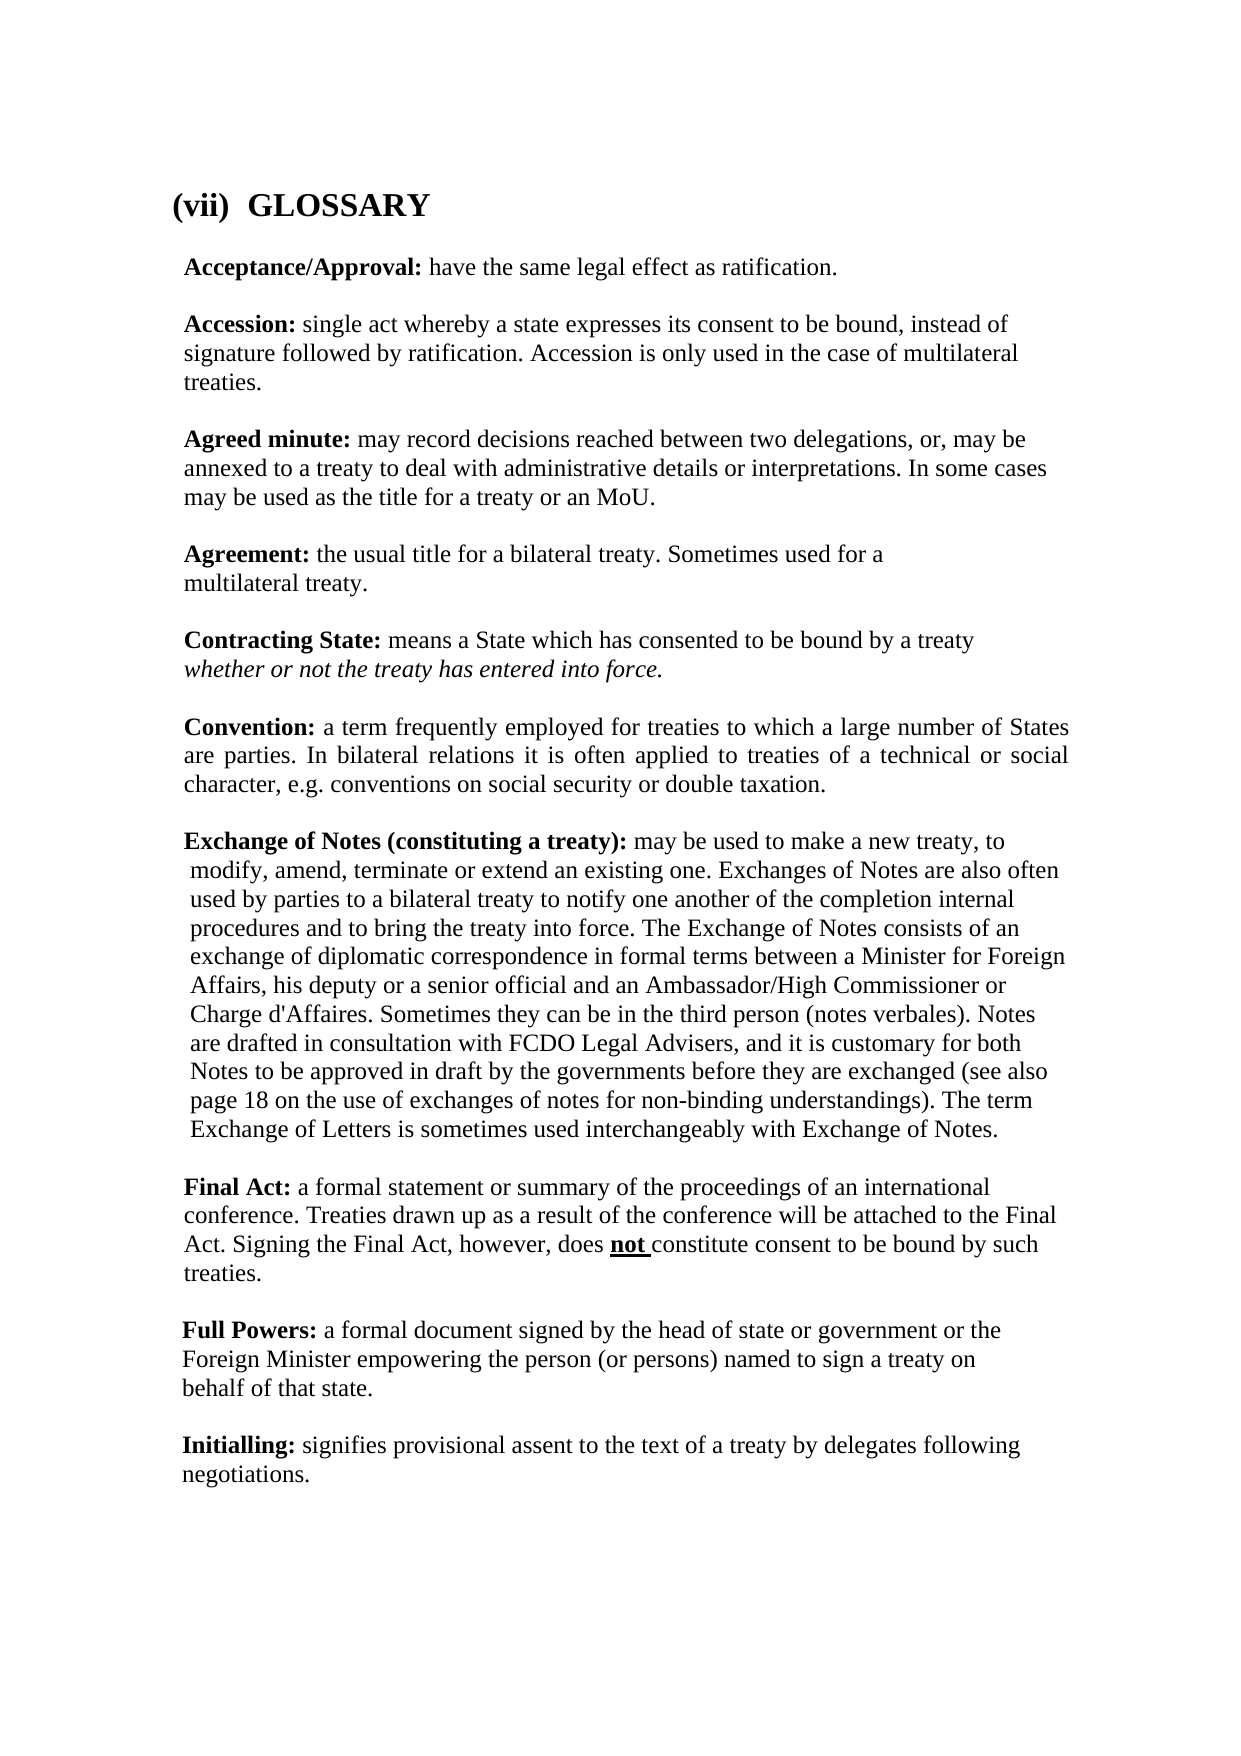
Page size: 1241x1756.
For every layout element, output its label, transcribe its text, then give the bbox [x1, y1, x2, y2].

text Acceptance/Approval: have the same legal effect as ratification. [184, 252, 1091, 280]
text Convention: a term frequently employed for treaties to which a large number of States are parties. In bilateral relations it is often applied to treaties of a technical or social character, e.g. conventions on social security or double taxation. [184, 712, 1071, 798]
subtitle GLOSSARY [172, 185, 1091, 224]
text Initialling: signifies provisional assent to the text of a treaty by delegates following negotiations. [182, 1430, 1043, 1488]
text Exchange of Notes (constituting a treaty): may be used to make a new treaty, to modify, amend, terminate or extend an existing one. Exchanges of Notes are also often used by parties to a bilateral treaty to notify one another of the completion internal procedures and to bring the treaty into force. The Exchange of Notes consists of an exchange of diplomatic correspondence in formal terms between a Minister for Foreign Affairs, his deputy or a senior official and an Ambassador/High Commissioner or Charge d'Affaires. Sometimes they can be in the third person (notes verbales). Notes are drafted in consultation with FCDO Legal Advisers, and it is customary for both Notes to be approved in draft by the governments before they are exchanged (see also page 18 on the use of exchanges of notes for non-binding understandings). The term Exchange of Letters is sometimes used interchangeably with Exchange of Notes. [184, 827, 1070, 1143]
text Full Powers: a formal document signed by the head of state or government or the Foreign Minister empowering the person (or persons) named to sign a treaty on behalf of that state. [182, 1315, 1043, 1402]
text Contracting State: means a State which has consented to be bound by a treaty [184, 625, 1091, 654]
text whether or not the treaty has entered into force. [184, 654, 1091, 683]
text Agreed minute: may record decisions reached between two delegations, or, may be annexed to a treaty to deal with administrative details or interpretations. In some cases may be used as the title for a treaty or an MoU. [184, 424, 1067, 510]
text Final Act: a formal statement or summary of the proceedings of an international conference. Treaties drawn up as a result of the conference will be attached to the Final Act. Signing the Final Act, however, does not constitute consent to be bound by such treaties. [184, 1172, 1077, 1287]
text Agreement: the usual title for a bilateral treaty. Sometimes used for a multilateral treaty. [184, 539, 925, 597]
text Accession: single act whereby a state expresses its consent to be bound, instead of signature followed by ratification. Accession is only used in the case of multilateral treaties. [184, 309, 1061, 395]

To do: Please repeat all of the lines above with every "bilateral" replaced by "two-party" and everything else left unchanged. Leave the pictures out.

Exercise output:
Page size: 1241x1756.
For every layout element, output its label, transcribe its text, then give the bbox [x1, y1, x2, y2].

text Acceptance/Approval: have the same legal effect as ratification. [184, 252, 1091, 280]
text Convention: a term frequently employed for treaties to which a large number of States are parties. In two-party relations it is often applied to treaties of a technical or social character, e.g. conventions on social security or double taxation. [184, 712, 1071, 798]
subtitle GLOSSARY [172, 185, 1091, 224]
text Initialling: signifies provisional assent to the text of a treaty by delegates following negotiations. [182, 1430, 1043, 1488]
text Exchange of Notes (constituting a treaty): may be used to make a new treaty, to modify, amend, terminate or extend an existing one. Exchanges of Notes are also often used by parties to a two-party treaty to notify one another of the completion internal procedures and to bring the treaty into force. The Exchange of Notes consists of an exchange of diplomatic correspondence in formal terms between a Minister for Foreign Affairs, his deputy or a senior official and an Ambassador/High Commissioner or Charge d'Affaires. Sometimes they can be in the third person (notes verbales). Notes are drafted in consultation with FCDO Legal Advisers, and it is customary for both Notes to be approved in draft by the governments before they are exchanged (see also page 18 on the use of exchanges of notes for non-binding understandings). The term Exchange of Letters is sometimes used interchangeably with Exchange of Notes. [184, 827, 1070, 1143]
text Full Powers: a formal document signed by the head of state or government or the Foreign Minister empowering the person (or persons) named to sign a treaty on behalf of that state. [182, 1315, 1043, 1402]
text Contracting State: means a State which has consented to be bound by a treaty [184, 625, 1091, 654]
text whether or not the treaty has entered into force. [184, 654, 1091, 683]
text Agreed minute: may record decisions reached between two delegations, or, may be annexed to a treaty to deal with administrative details or interpretations. In some cases may be used as the title for a treaty or an MoU. [184, 424, 1067, 510]
text Final Act: a formal statement or summary of the proceedings of an international conference. Treaties drawn up as a result of the conference will be attached to the Final Act. Signing the Final Act, however, does not constitute consent to be bound by such treaties. [184, 1172, 1077, 1287]
text Agreement: the usual title for a two-party treaty. Sometimes used for a multilateral treaty. [184, 539, 925, 597]
text Accession: single act whereby a state expresses its consent to be bound, instead of signature followed by ratification. Accession is only used in the case of multilateral treaties. [184, 309, 1061, 395]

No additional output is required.